Years ago we had a great NVIDIA NVSwitch Details talk at Hot Chips 30. With Hot Chips 34, we get the H100’s NVLink4 generation. In the talk, NVIDIA discussed more about NVSwitch and NVLink4 that it uses to provide a communication fabric for its GPUs.
Note: We are doing this piece live at HC34 during the presentation so please excuse typos.
NVIDIA NVLink4 NVSwitch at Hot Chips 34
NVLink is born out of two needs from NVIDIA. One, it needs its GPUs to have the highest performance possible. Second, having a proprietary interconnect allows it to dictate systems design in order to achieve that higher performance. As an example, NVLink is 100Gbps per lane while PCIe Gen5 is only 32Gbps per lane and NVIDIA uses multiple lanes to connect its GPUs.
At the start of the talk, NVIDIA showed NVLink Generations. We have used every version of NVLink 1-3. With the P100 generation we had content like How to Install NVIDIA Tesla SXM2 GPUs in DeepLearning12, V100 we had a unique 8x NVIDIA Tesla V100 server, and the A100 versions as well.
With the H100 generation, we get the 50Gbaud PAM4 but we scale from 12 links to 18 links. That gives 50% more bandwidth. Here is what the topology looks like with this generation. A few notes:
- The P100-NVLink1 generation did not use NVSwitch in the DGX-1
- With the V100, we got the V100-NVLink2 with the DGX-2 to support the larger number of GPUs
- A100-NVLink3 is where in the DGX A100 NVIDIA doubled bandwidth.
- With the H100-NVLink4 NVIDIA is focused more on scale-out with NVLink.
One of the big benefits of transitioning to NVLink4, aside from bandwidth, is that one can use fewer NVSwitches to support the same number of GPUs.
Here is the shot of the NVLink switch where around half of the switch chip is dedicated to PHYs. This is a TSMC 4N process and uses 1/3rd to 1/4th the transistors of a modern GPU.
One of the big features is AllReduce acceleration using NCCL.
Here is a look at the traditional calculation:
What NVIDIA basically does is that instead of having to collect everything, then send out results, it is able to perform this calculation in the switch chip and then update. The benefit here is that it is not over computationally taxing, but it reduces network traffic. This in turn increases performance by eliminating a lot of network traffic to get a simple calculation done.

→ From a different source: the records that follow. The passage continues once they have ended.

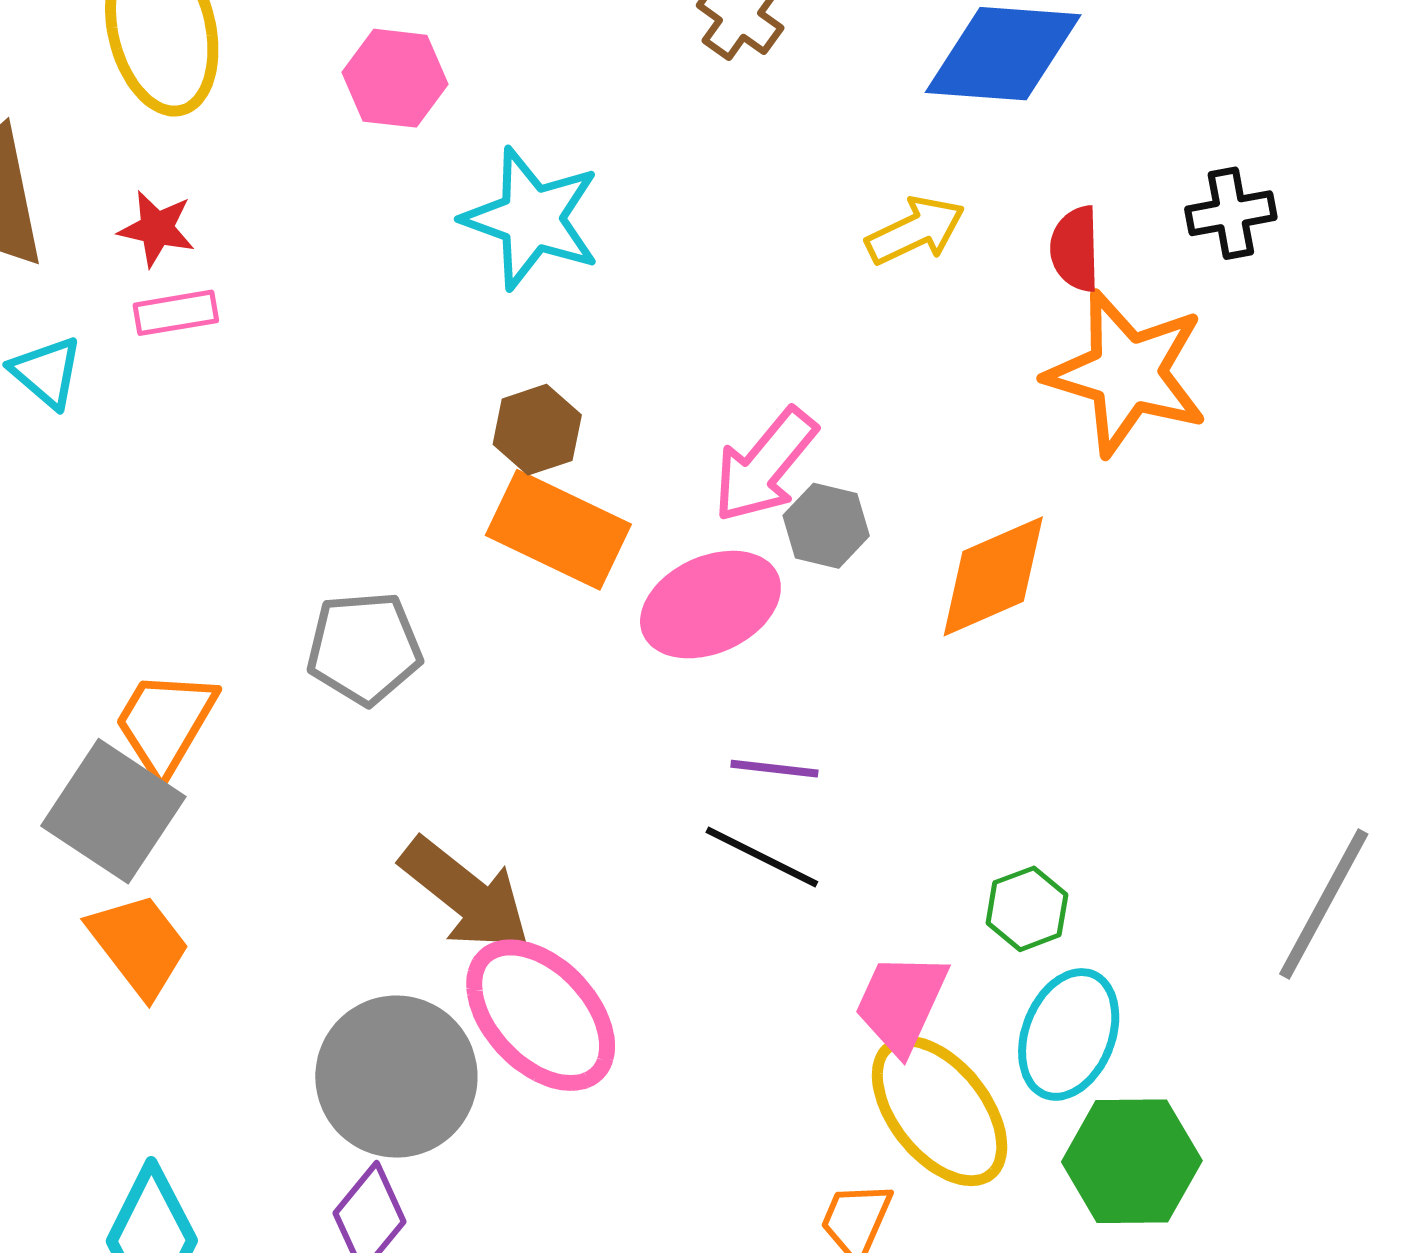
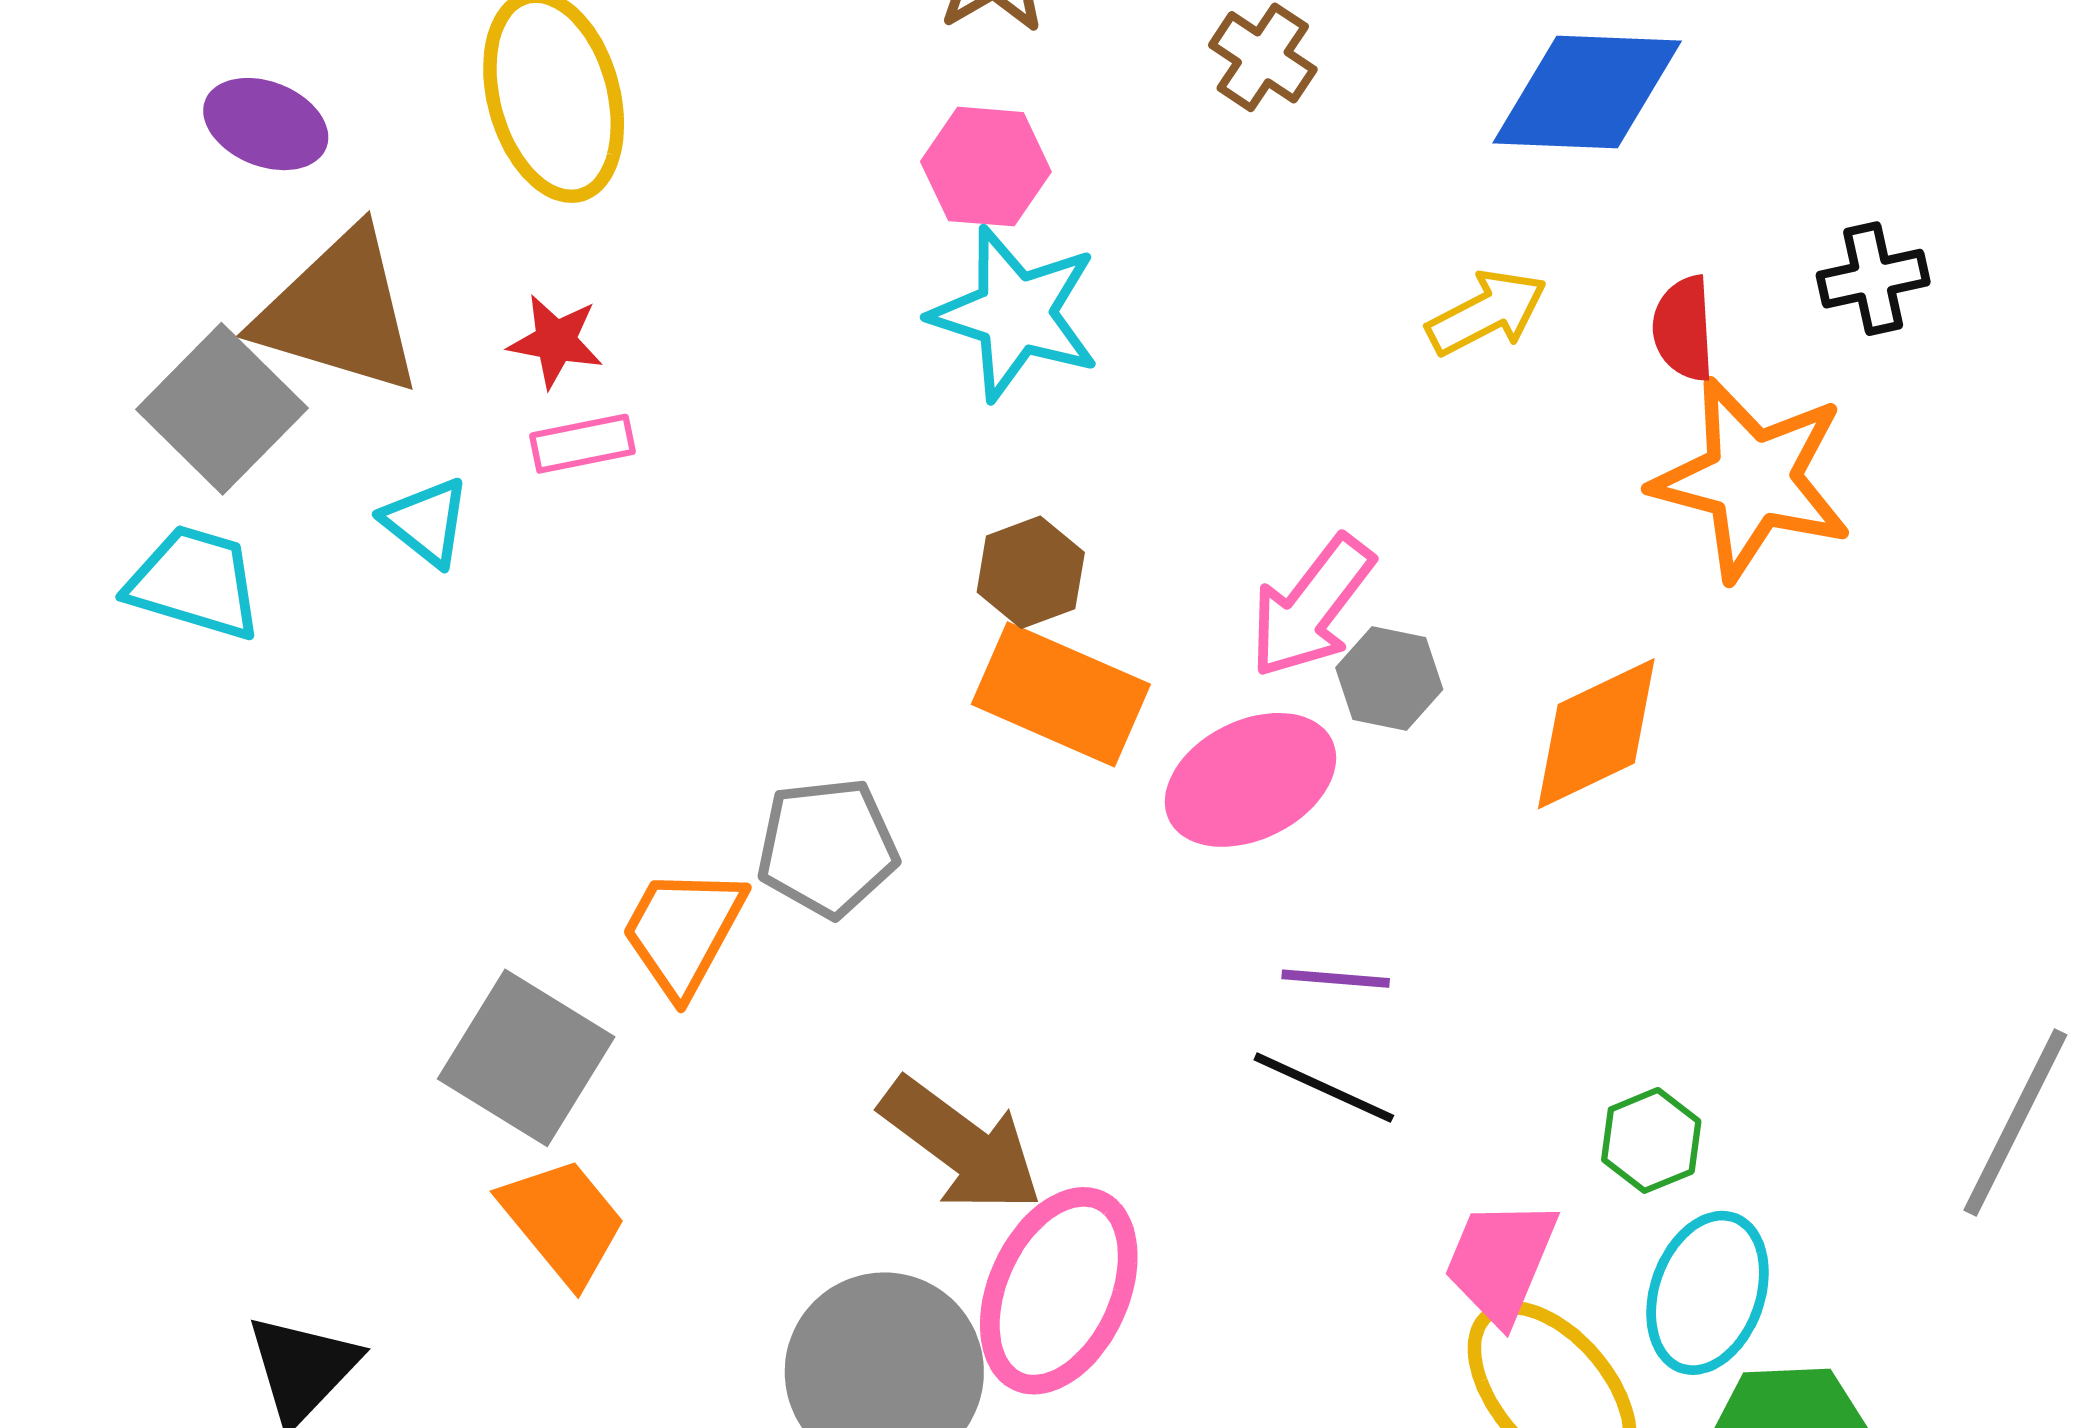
pink hexagon: (395, 78) -> (986, 167), moved
orange trapezoid: (165, 723) -> (683, 931), moved
pink ellipse: (541, 1015) -> (1059, 1291), turned 70

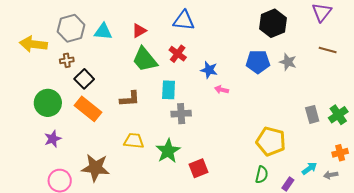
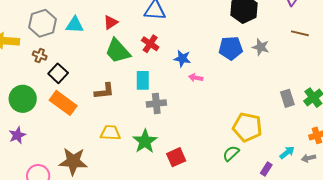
brown cross: (67, 60) -> (40, 55), turned 32
purple star: (53, 139) -> (17, 135), moved
green semicircle: (262, 175) -> (231, 153), moved, turned -144

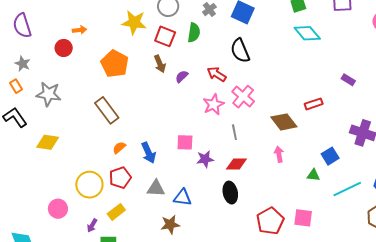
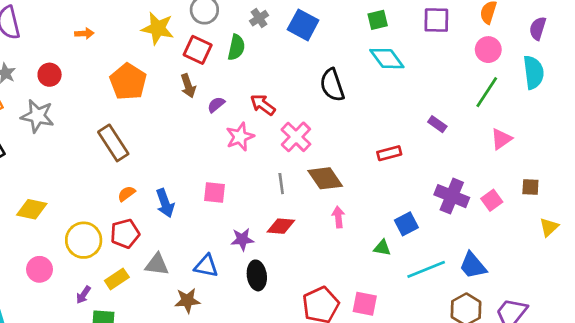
red circle: (64, 48) -> (50, 75), moved
black semicircle: (240, 51) -> (332, 85), moved
pink star: (214, 104) -> (240, 137), moved
brown diamond: (284, 122) -> (325, 178), moved
yellow diamond: (48, 142) -> (32, 209), moved
purple star: (205, 159) -> (242, 239), moved
gray triangle: (156, 188) -> (157, 264), moved
black ellipse: (230, 193) -> (257, 275), moved

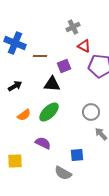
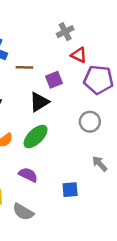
black triangle: (52, 84) -> (39, 102), turned -36
gray circle: (91, 112) -> (90, 122), moved
gray semicircle: (63, 173) -> (23, 212), moved

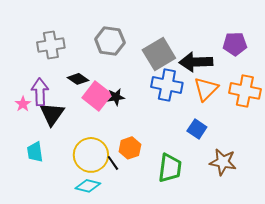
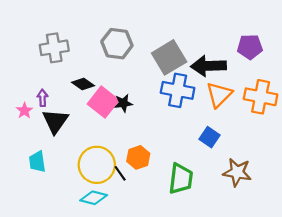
purple arrow: (40, 92) -> (43, 98), size x0.6

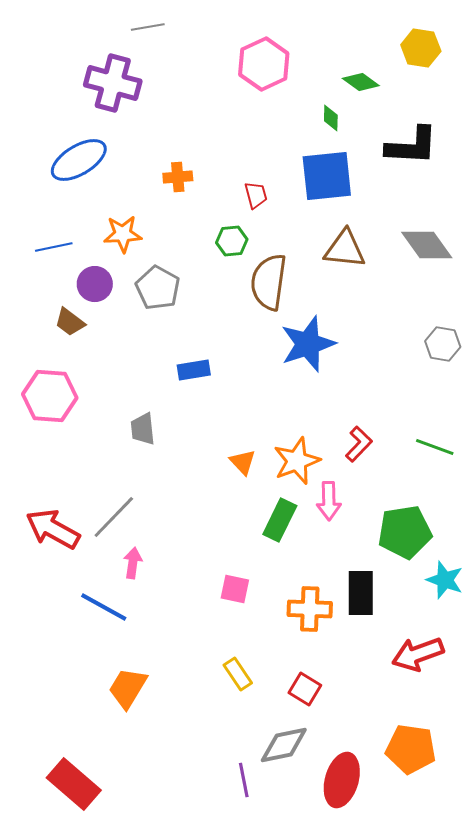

For raw bandwidth, NVLink is faster than InfiniBand, NVIDIA’s scale-out interconnect.
Hopper and NVLink4 build more on the security and functionality standpoint as well.
Here is a mapping to traditional Ethernet networks and what NVIDIA customizes with NVLink.
Here is the NVLink4 NVSwitch Block Diagram with the new SHARP blocks is below. The key is also that NVIDIA owns CUDA so it has the software side to integrate these different components like SHARP blocks.
Here is a look at the NVIDIA DGX H100. We highlighted the NVIDIA Cedar Fever 1.6Tbps Modules Used in the DGX H100 already so these are not separate PCIe cards like the BlueField-2 DPUs that sit inside a DGX H100 but are not on this chart.
This is the 1U DGX H100 SuperPOD NVLink Switch. We can see two NVLink4 NVSwitch chips onboard.
NVIDIA has the DGX H100 SupePOD with 32x DGX H100 nodes, 256GPUs, and 18 NVLink Switches here.
Being able to scale up to 256 GPUs in this NVLink generation means NVIDIA can connect more GPUs without having to go over InfiniBand.
Here are the claimed network performance benefits.
This is the summary slide with details we have already seen.
NVIDIA has some interesting technology because not only is there NVLink but then going to larger clusters and to storage the company has InfiniBand and Ethernet.
When the HC30 NVSwitch presentation happened, NVSwitch was new and super exciting. We had not gotten hands-on with the DGX-2. Now, the NVSwitch is a better-known quantity and we are seeing a natural progression of the technology. The big difference these days is that NVIDIA is going beyond the chassis and looking at integrating NVSwitch to multiple chassis and systems that would have previously only been connected via InfiniBand.